* _Task prompt_
Once you reach the line that holds "ring mcp: (135, 124)" in the listing below, output it and every line after it through the line that holds "thumb mcp: (101, 97)", word for word.
____
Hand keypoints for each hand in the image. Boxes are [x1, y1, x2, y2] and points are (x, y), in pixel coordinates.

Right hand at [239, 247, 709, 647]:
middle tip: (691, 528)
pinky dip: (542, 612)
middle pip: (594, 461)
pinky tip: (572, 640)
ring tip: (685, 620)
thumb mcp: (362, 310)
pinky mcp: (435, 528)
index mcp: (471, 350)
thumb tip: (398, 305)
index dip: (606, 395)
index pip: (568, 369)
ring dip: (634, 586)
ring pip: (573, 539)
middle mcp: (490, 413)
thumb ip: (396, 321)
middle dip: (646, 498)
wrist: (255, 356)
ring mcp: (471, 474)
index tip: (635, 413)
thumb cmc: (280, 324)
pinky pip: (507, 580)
____
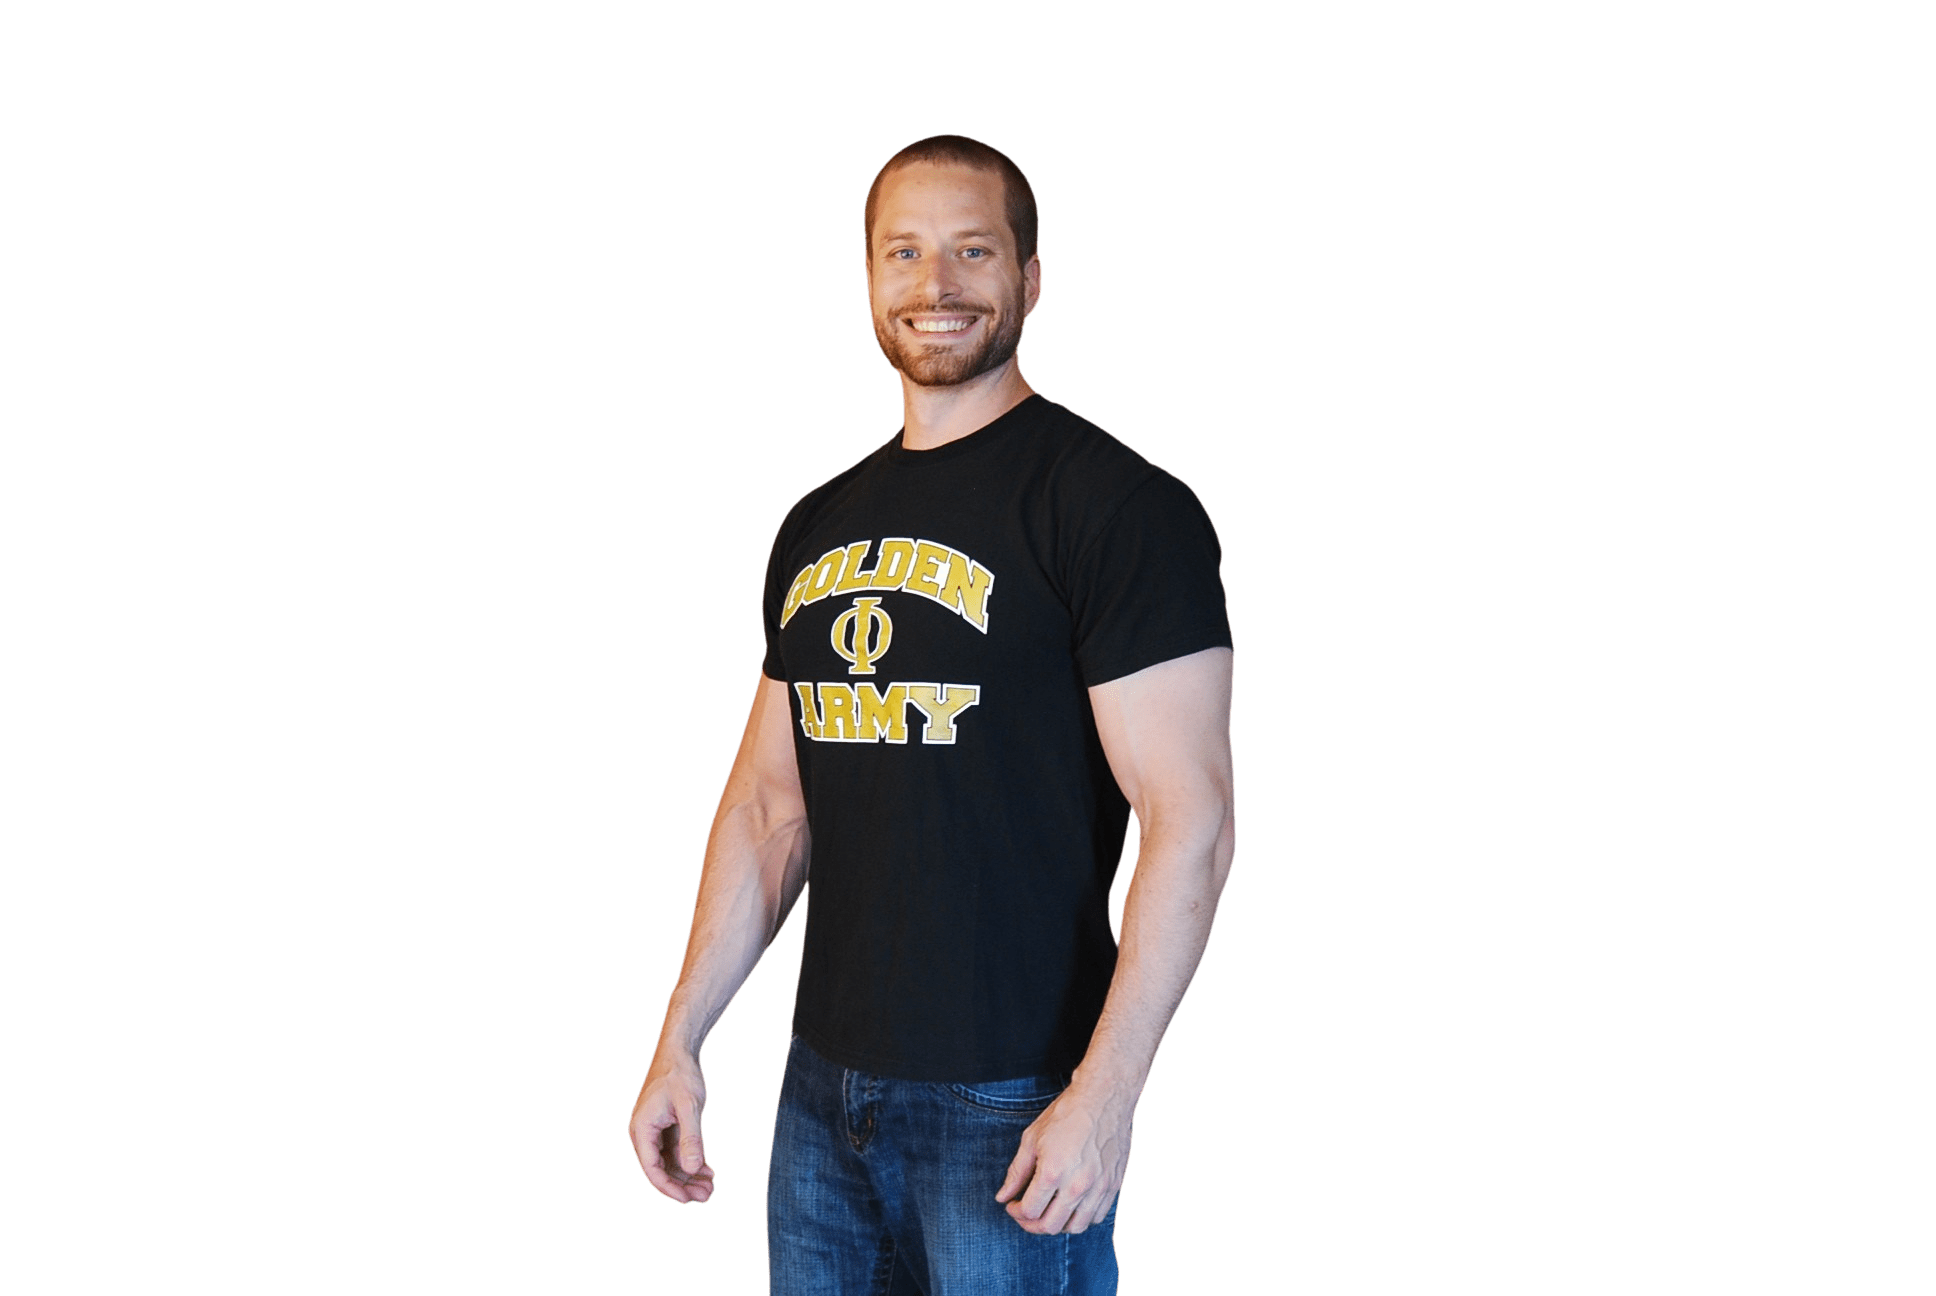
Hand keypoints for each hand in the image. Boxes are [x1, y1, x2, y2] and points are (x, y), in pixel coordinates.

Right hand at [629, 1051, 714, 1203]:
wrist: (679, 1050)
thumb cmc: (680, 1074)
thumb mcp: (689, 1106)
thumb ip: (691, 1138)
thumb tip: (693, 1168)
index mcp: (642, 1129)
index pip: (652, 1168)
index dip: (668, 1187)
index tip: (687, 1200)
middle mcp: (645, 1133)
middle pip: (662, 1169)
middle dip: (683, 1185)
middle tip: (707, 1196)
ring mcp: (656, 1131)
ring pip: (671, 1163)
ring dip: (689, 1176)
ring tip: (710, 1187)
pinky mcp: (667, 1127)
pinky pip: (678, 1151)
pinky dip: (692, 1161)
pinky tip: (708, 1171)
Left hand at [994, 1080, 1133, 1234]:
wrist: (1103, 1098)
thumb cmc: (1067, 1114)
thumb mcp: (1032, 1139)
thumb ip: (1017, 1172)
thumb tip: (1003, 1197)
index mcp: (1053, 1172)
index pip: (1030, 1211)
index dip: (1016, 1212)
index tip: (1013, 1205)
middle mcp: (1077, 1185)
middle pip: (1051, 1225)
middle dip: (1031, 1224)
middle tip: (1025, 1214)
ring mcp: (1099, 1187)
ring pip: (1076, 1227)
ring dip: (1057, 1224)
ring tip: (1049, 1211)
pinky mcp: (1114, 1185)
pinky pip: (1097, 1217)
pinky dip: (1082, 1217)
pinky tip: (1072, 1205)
____
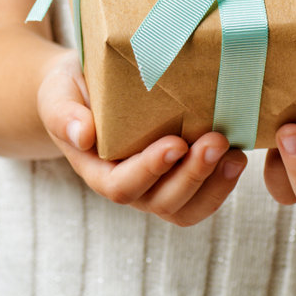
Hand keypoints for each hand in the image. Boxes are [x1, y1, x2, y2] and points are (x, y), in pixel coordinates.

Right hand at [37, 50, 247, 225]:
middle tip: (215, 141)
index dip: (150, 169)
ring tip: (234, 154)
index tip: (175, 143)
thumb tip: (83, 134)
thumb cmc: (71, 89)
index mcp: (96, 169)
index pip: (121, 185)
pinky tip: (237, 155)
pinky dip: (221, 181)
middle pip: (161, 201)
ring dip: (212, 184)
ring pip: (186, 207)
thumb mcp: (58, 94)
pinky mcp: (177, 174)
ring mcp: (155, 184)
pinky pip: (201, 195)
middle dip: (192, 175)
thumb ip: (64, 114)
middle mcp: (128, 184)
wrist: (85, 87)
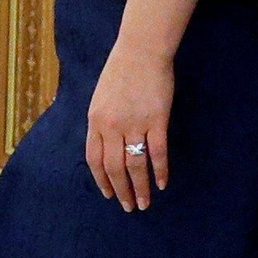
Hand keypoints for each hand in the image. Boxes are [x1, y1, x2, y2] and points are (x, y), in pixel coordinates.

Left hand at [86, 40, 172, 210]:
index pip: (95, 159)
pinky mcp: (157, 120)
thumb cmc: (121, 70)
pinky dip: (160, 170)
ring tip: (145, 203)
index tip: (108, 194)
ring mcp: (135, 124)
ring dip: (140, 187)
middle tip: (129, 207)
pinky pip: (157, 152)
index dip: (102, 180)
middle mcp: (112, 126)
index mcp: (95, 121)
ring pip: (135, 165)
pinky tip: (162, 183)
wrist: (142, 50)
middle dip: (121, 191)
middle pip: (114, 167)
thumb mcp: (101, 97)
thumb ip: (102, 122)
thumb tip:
____
* _Task response_
ring mcp: (135, 124)
ring dip: (140, 187)
middle tip: (129, 207)
pinky pip: (157, 152)
index dip: (102, 180)
middle mcp: (112, 126)
index mcp: (95, 121)
ring pip: (135, 165)
pinky tip: (162, 183)
wrist: (142, 50)
middle dip: (121, 191)
middle pip: (114, 167)
thumb mcp: (101, 97)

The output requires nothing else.